***** EXTRACT PROVIDED *****

For me, the analogy that has helped me best make sense of the life of the mind is Melanie Klein’s picture of the psychological world being like an internal family with a baby at the center of the action.  Having worked with both young children and adults, Klein observed that we human beings tend to carry the impulses, feelings, and fantasies of our babyhoods with us into later life.   She believed that, as adults, we all are under a lot of pressure from an internal baby part of ourselves that is frightened, confused, and in great need of help to figure out how to make it in this big, scary world of ours—a baby who longs for consolation, comfort, protection, safety, and ultimately love.  The internal baby needs us to develop more mature parts of the mind—an internal mom and dad, if you will—so that there is a more grown-up someone inside to help the baby deal with life.

This analogy explains a lot for me.  If I think about my difficulty getting out of bed when the alarm clock goes off in the morning as being like my inner baby’s wish to avoid the painful challenges of the day, I actually feel a little bit more compassionate toward myself—and am capable of having a bit more discipline, too.  I can see how I need an internal mother or father who firmly but kindly says, “Come on, time to get up.  It won’t be so bad.  You’ll feel better once you wipe the sleepy dust from your eyes.  It’ll be okay.”  And so the baby-me reluctantly gets up and gets going, and soon feels more awake and capable thanks to the inner parent’s nudging.

In my last post, I wrote about how challenging it is to accept reality as it is—and also how helpful it can be.  This week, I hope to get you thinking about this idea through the lens of the internal baby-internal mother analogy.  That picture helps me when I think about having to face a lot of things in reality that I don’t want to face—things far more difficult than getting up in the morning.  Things like dealing with conflict, standing up for what I think is right, tolerating unfairness, being patient in the face of hardship, leaning into emotionally painful experiences, weathering periods of helplessness, taking my medicine when I need it, biting my tongue, or swallowing humble pie.

***** SOURCE MATERIAL *****

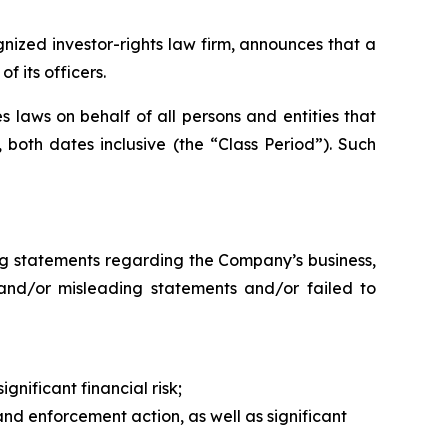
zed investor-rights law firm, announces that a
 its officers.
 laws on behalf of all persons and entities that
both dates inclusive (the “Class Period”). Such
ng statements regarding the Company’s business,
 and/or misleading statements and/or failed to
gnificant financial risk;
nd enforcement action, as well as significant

*****
***** SOURCE MATERIAL *****

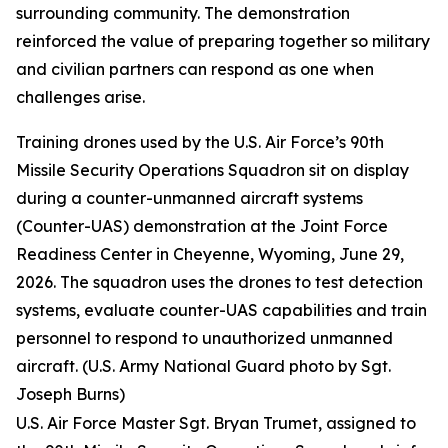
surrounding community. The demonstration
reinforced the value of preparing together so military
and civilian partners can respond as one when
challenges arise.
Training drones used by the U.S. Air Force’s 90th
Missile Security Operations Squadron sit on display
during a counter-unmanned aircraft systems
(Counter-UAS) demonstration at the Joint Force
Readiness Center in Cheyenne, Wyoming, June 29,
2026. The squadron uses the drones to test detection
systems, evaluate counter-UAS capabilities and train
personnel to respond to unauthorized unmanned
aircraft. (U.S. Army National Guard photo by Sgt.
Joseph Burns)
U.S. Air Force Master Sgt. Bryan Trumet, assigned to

*****

**ACTIONS TO TAKE:**
[A] Answer these questions about the passage on Melanie Klein's internal-family analogy:
(i) With whom had Klein worked?
(ii) When the writer thinks of the difficulty of getting out of bed as the inner baby's wish, what two effects does the writer report?
(iii) What was the writer's last post about?
[B] Extend the passage on Melanie Klein's internal-family analogy, beginning after its final sentence.

**REPLIES:**
[A]
(i) Klein had worked with both young children and adults.
(ii) The writer feels a little more compassionate toward themselves and is capable of a bit more discipline.
(iii) It was about how challenging it is to accept reality as it is, and also how helpful doing so can be.

[B]
We all need an internal mom or dad who can help us face difficulties in life.  For me, that is a picture of maturity—not the absence of childlike feelings and fantasies, but the ability to cope with them effectively.  Maturity comes when the internal mom can say to the internal baby, “It is what it is.  It’s not perfect but it’s not so bad.  And even when it is bad, you can face it.  I’ll help you.  We’ll do it together.”   For me, that’s a pretty good picture of maturity—compassionate discipline towards oneself.

We hope for this kind of dynamic between parents and children in external life.  Parents help children develop, teachers help students learn, psychoanalysts help patients grow.  The work is to take these helpful outside experiences with others and set them up inside as a relationship with ourselves.  Part of the wisdom of psychoanalysis is that, just as external experiences help shape our inner worlds, so internal experiences help shape our outer worlds.  If we can develop a good relationship between our baby-selves and adult-selves in our inner worlds, we carry that to our outer lives as we are more able to learn through experience, become stronger, reach further, and develop our potential.

Put simply, a well-functioning internal family means more success in life, as the inner parent turns to the inner child and says—with a smile but in all seriousness–“Put on your big girl panties, and deal with it!”